Bearded woman Paula documents her experience when she challenges herself to stop shaving for three months.















And then this weekend, she posted this video to mark the unexpected end of her project:




So the beard had to go because of a job interview. And it's one of the last things I think about, when I fantasize about being utterly myself, inside and out, by letting the beard grow. If I had that courage, I could probably deal with the strange looks, or alienating some people who I thought were my friends. My beard would be a filter, separating the important, truly loving people in my life from the shallow ones. As there's no other noted bearded lady where I live, people would probably quickly come to recognize me, and either be repulsed, or realize that here's just another human being with a neat genetic quirk. It might inspire people, the way these videos inspired me... not so much to do the same thing, but to just be okay with who you are. Because really, there are a lot of other women just like us.

But when it comes to a job, very few would employ a woman with a beard to represent their company in any way. Most want a clean-cut, normal-looking person... and some will only hire especially good-looking employees.
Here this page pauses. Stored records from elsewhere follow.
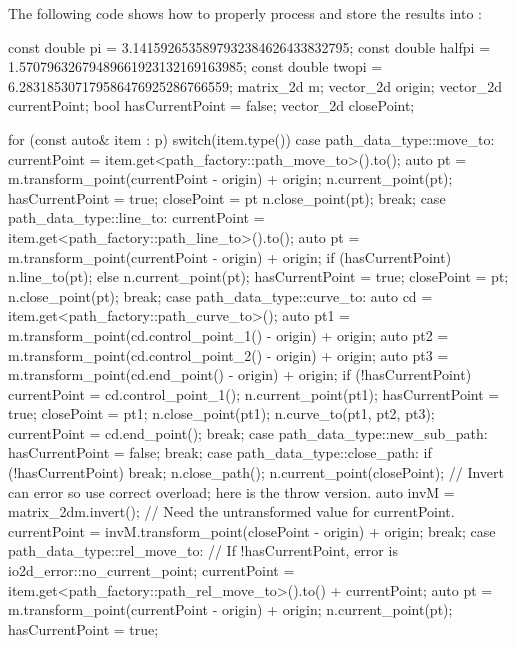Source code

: \pnum
The following code shows how to properly process  and store the results into :

\begin{codeblock}
	const double pi =     3.1415926535897932384626433832795;
	const double halfpi = 1.57079632679489661923132169163985;
	const double twopi =  6.283185307179586476925286766559;
	matrix_2d m;
	vector_2d origin;
	vector_2d currentPoint;
	bool hasCurrentPoint = false;
	vector_2d closePoint;
	
	for (const auto& item : p) {
		switch(item.type()) {
			case path_data_type::move_to:
			{
				currentPoint = item.get<path_factory::path_move_to>().to();
				auto pt = m.transform_point(currentPoint - origin) + origin;
				n.current_point(pt);
				hasCurrentPoint = true;
				closePoint = pt
				n.close_point(pt);
			} break;
			case path_data_type::line_to:
			{
				currentPoint = item.get<path_factory::path_line_to>().to();
				auto pt = m.transform_point(currentPoint - origin) + origin;
				if (hasCurrentPoint) {
					n.line_to(pt);
				}
				else {
					n.current_point(pt);
					hasCurrentPoint = true;
					closePoint = pt;
					n.close_point(pt);
				}
			} break;
			case path_data_type::curve_to:
			{
				auto cd = item.get<path_factory::path_curve_to>();
				auto pt1 = m.transform_point(cd.control_point_1() - origin) + origin;
				auto pt2 = m.transform_point(cd.control_point_2() - origin) + origin;
				auto pt3 = m.transform_point(cd.end_point() - origin) + origin;
				if (!hasCurrentPoint) {
					currentPoint = cd.control_point_1();
					n.current_point(pt1);
					hasCurrentPoint = true;
					closePoint = pt1;
					n.close_point(pt1);
				}
				n.curve_to(pt1, pt2, pt3);
				currentPoint = cd.end_point();
			} break;
			case path_data_type::new_sub_path:
			{
				hasCurrentPoint = false;
			} break;
			case path_data_type::close_path:
			{
				if (!hasCurrentPoint) {
					break;
				}
				n.close_path();
				n.current_point(closePoint);
				// Invert can error so use correct overload; here is the throw version.
				auto invM = matrix_2d{m}.invert();
				// Need the untransformed value for currentPoint.
				currentPoint = invM.transform_point(closePoint - origin) + origin;
			} break;
			case path_data_type::rel_move_to:
			{
				// If !hasCurrentPoint, error is io2d_error::no_current_point;
				currentPoint = item.get<path_factory::path_rel_move_to>().to() + currentPoint;
				auto pt = m.transform_point(currentPoint - origin) + origin;
				n.current_point(pt);
				hasCurrentPoint = true;
}}}
\end{codeblock}
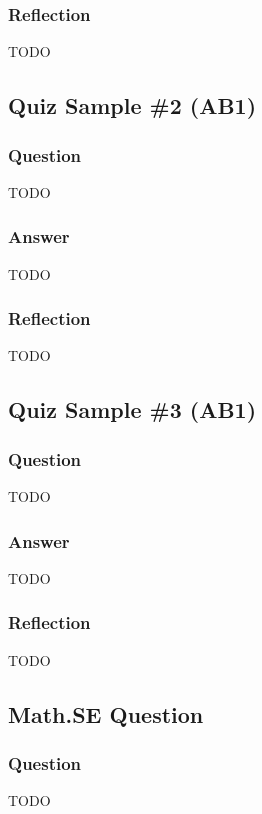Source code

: \documentclass{article}
\begin{document}
\subsubsection*{Reflection}
TODO


\subsection{Quiz Sample \#2 (AB1)}
\subsubsection*{Question}
TODO

\subsubsection*{Answer}
TODO

\subsubsection*{Reflection}
TODO


\subsection{Quiz Sample \#3 (AB1)}
\subsubsection*{Question}
TODO

\subsubsection*{Answer}
TODO

\subsubsection*{Reflection}
TODO





\subsection{Math.SE Question}
\subsubsection*{Question}
TODO \cite{1089984}
\end{document}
You often can't have unique-colored hair or piercings, or express your personal style through clothing... and that's just because so much of a business' reputation is all about image. As Paula points out in her latest video it's true for women and for men. I know I could not be allowed to do my job if I stopped shaving. Actually, that might be a fascinating situation to see how my boss might approach asking me to shave, and if I refused, how he would decide to dismiss me in a legal and politically correct way. That would be kind of amusing...
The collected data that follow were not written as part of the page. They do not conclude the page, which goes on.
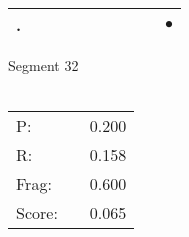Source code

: \documentclass[landscape]{article}
\newcommand{\ssp}{\hspace{2pt}}
\newcommand{\mex}{\cellcolor{g}$\bullet$}
\begin{document}
\begin{tabular}{|l|p{10pt}|p{10pt}|p{10pt}|p{10pt}|p{10pt}|p{10pt}|p{10pt}|p{10pt}|p{10pt}|}
\hline
\ssp \cellcolor{ref8}. \ssp&\hspace{2pt}&\hspace{2pt}&\hspace{2pt}&\hspace{2pt}&\hspace{2pt}&\hspace{2pt}&\hspace{2pt}&\hspace{2pt}&\hspace{2pt}\mex\\
\hline
\end{tabular}

\vspace{6pt}
\noindent Segment 32\\\\
\noindent\begin{tabular}{lm{12pt}r}
\hline
P:&&0.200\\
R:&&0.158\\
Frag:&&0.600\\
Score:&&0.065\\
\end{tabular}

\newpage
\end{document}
And being unable to find a job anywhere but a circus (I'm exaggerating here) would leave me free to pursue my artistic dreams, for which I do not have to represent anybody but myself and my work. That's almost tempting.

Anyway, I loved watching these videos and seeing a woman who faces her fear like that. If I ever saw her on the street I think I'd just run up and hug her, and royally freak her out. Thank you to Sophie for finding these!

May 24, 2011

Whoops.

This weekend I gave myself one of the worst nicks I've ever had. It immediately flooded me with anger, because I know I was being careless and trying too hard to get a close shave around my chin area. Idiot, it's a new style of blade, I'm still learning how to use it! Should have been more careful.
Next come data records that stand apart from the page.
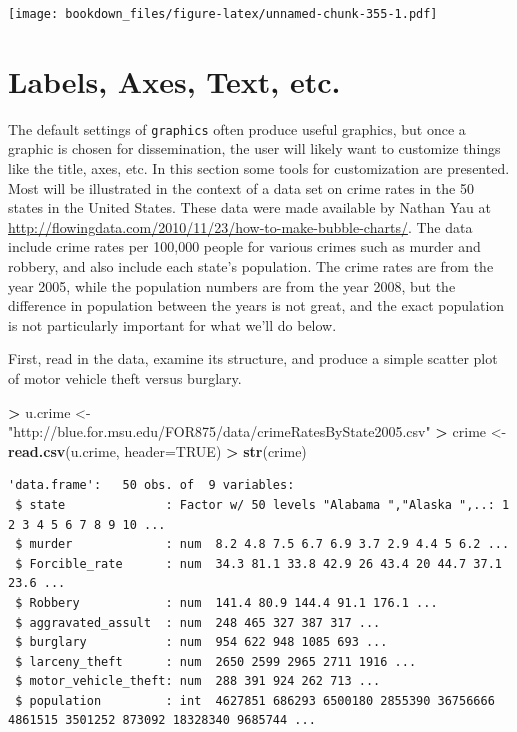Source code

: \documentclass[]{krantz}
\makeatletter
\newenvironment{Shaded}{\begin{snugshade}}{\end{snugshade}}
\newcommand{\KeywordTok}[1]{\textcolor[rgb]{0.27,0.27,0.27}{\textbf{#1}}}
\newcommand{\DataTypeTok}[1]{\textcolor[rgb]{0.27,0.27,0.27}{#1}}
\newcommand{\StringTok}[1]{\textcolor[rgb]{0.5,0.5,0.5}{#1}}
\newcommand{\OtherTok}[1]{\textcolor[rgb]{0.37,0.37,0.37}{#1}}
\newcommand{\OperatorTok}[1]{\textcolor[rgb]{0.43,0.43,0.43}{\textbf{#1}}}
\newcommand{\NormalTok}[1]{#1}
\newenvironment{kframe}{%
\medskip{}
\setlength{\fboxsep}{.8em}
 \def\at@end@of@kframe{}%
 \ifinner\ifhmode%
  \def\at@end@of@kframe{\end{minipage}}%
  \begin{minipage}{\columnwidth}%
 \fi\fi%
 \def\FrameCommand##1{\hskip\@totalleftmargin \hskip-\fboxsep
 \colorbox{shadecolor}{##1}\hskip-\fboxsep
     \hskip-\linewidth \hskip-\@totalleftmargin \hskip\columnwidth}%
 \MakeFramed {\advance\hsize-\width
   \@totalleftmargin\z@ \linewidth\hsize
   \@setminipage}}%
 {\par\unskip\endMakeFramed%
 \at@end@of@kframe}
\renewenvironment{Shaded}{\begin{kframe}}{\end{kframe}}
\makeatother
\begin{document}
\texttt{[image: bookdown\_files/figure-latex/unnamed-chunk-355-1.pdf]}

\section{Labels, Axes, Text, etc.}\label{labels-axes-text-etc.-1}

The default settings of \texttt{graphics} often produce useful graphics,
but once a graphic is chosen for dissemination, the user will likely
want to customize things like the title, axes, etc. In this section some
tools for customization are presented. Most will be illustrated in the
context of a data set on crime rates in the 50 states in the United
States. These data were made available by Nathan Yau at
\url{http://flowingdata.com/2010/11/23/how-to-make-bubble-charts/}. The
data include crime rates per 100,000 people for various crimes such as
murder and robbery, and also include each state's population. The crime
rates are from the year 2005, while the population numbers are from the
year 2008, but the difference in population between the years is not
great, and the exact population is not particularly important for what
we'll do below.

First, read in the data, examine its structure, and produce a simple
scatter plot of motor vehicle theft versus burglary.

\begin{Shaded}
\begin{Highlighting}[]
\OperatorTok{>}\StringTok{ }\NormalTok{u.crime <-}\StringTok{ "http://blue.for.msu.edu/FOR875/data/crimeRatesByState2005.csv"}
\OperatorTok{>}\StringTok{ }\NormalTok{crime <-}\StringTok{ }\KeywordTok{read.csv}\NormalTok{(u.crime, }\DataTypeTok{header=}\OtherTok{TRUE}\NormalTok{)}
\OperatorTok{>}\StringTok{ }\KeywordTok{str}\NormalTok{(crime)}
\end{Highlighting}
\end{Shaded}

\begin{verbatim}
'data.frame':   50 obs. of  9 variables:
 $ state              : Factor w/ 50 levels "Alabama ","Alaska ",..: 1 2 3 4 5 6 7 8 9 10 ...
 $ murder             : num  8.2 4.8 7.5 6.7 6.9 3.7 2.9 4.4 5 6.2 ...
 $ Forcible_rate      : num  34.3 81.1 33.8 42.9 26 43.4 20 44.7 37.1 23.6 ...
 $ Robbery            : num  141.4 80.9 144.4 91.1 176.1 ...
 $ aggravated_assult  : num  248 465 327 387 317 ...
 $ burglary           : num  954 622 948 1085 693 ...
 $ larceny_theft      : num  2650 2599 2965 2711 1916 ...
 $ motor_vehicle_theft: num  288 391 924 262 713 ...
 $ population         : int  4627851 686293 6500180 2855390 36756666 4861515 3501252 873092 18328340 9685744 ...
\end{verbatim}
\end{document}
So now there's a Psycho-esque mess going down the drain, and it will not. Stop. Bleeding. I tried all the usual tricks. Cold water. Pressure. Bits of toilet paper. Globbing on the thickest substance to hand (usually my facial soap) just to at least keep it from streaming down my neck. Nothing worked but time. And then trying to cover up the scab with make up? Forget about it! Every time I tried, I would disturb the clot and and open the flood gates all over again.

I ended up having to cancel my plans for the morning. I thought there was no way I was going out to be around human beings. So I shed some tears of frustration and self pity, cuddled my dog, had a cup of tea. And then when I felt I'd wasted enough time feeling sorry for myself, I just... went on with life. But the awareness that I avoided something because I wanted to hide how I looked haunted my mood for some time afterward. I know full well that is not the way it should be. But it's the way that it is--it's hard to help that.

May 11, 2011

Where's Allerleirah?

I'm here. And I've not forgotten about you guys.

I'm going through various family and personal stuff right now, unrelated to my usual hairy self. Very little of it is dire, some of it is even very positive, but it is very consuming because it's happening all at once. I need to focus on life for hopefully just a little bit longer, and then we should be back to a more normal updating schedule. Please be patient with me. I am coming back.

Oh, and guess what happened to me tonight? My hair dresser got a little carried away and now my hair is so short I can't hide behind it. That's been a fear of mine for ages, but my hair dresser knows I'm timid about cutting it, and I always remind her of where I draw the "too short" line. Nothing above the chin! Maybe she was having an off day, I don't know. It's a beautiful cut, but it's not me, and it's not comfortable. But regardless, now I have to live with it. At least it'll grow back, and fairly quickly.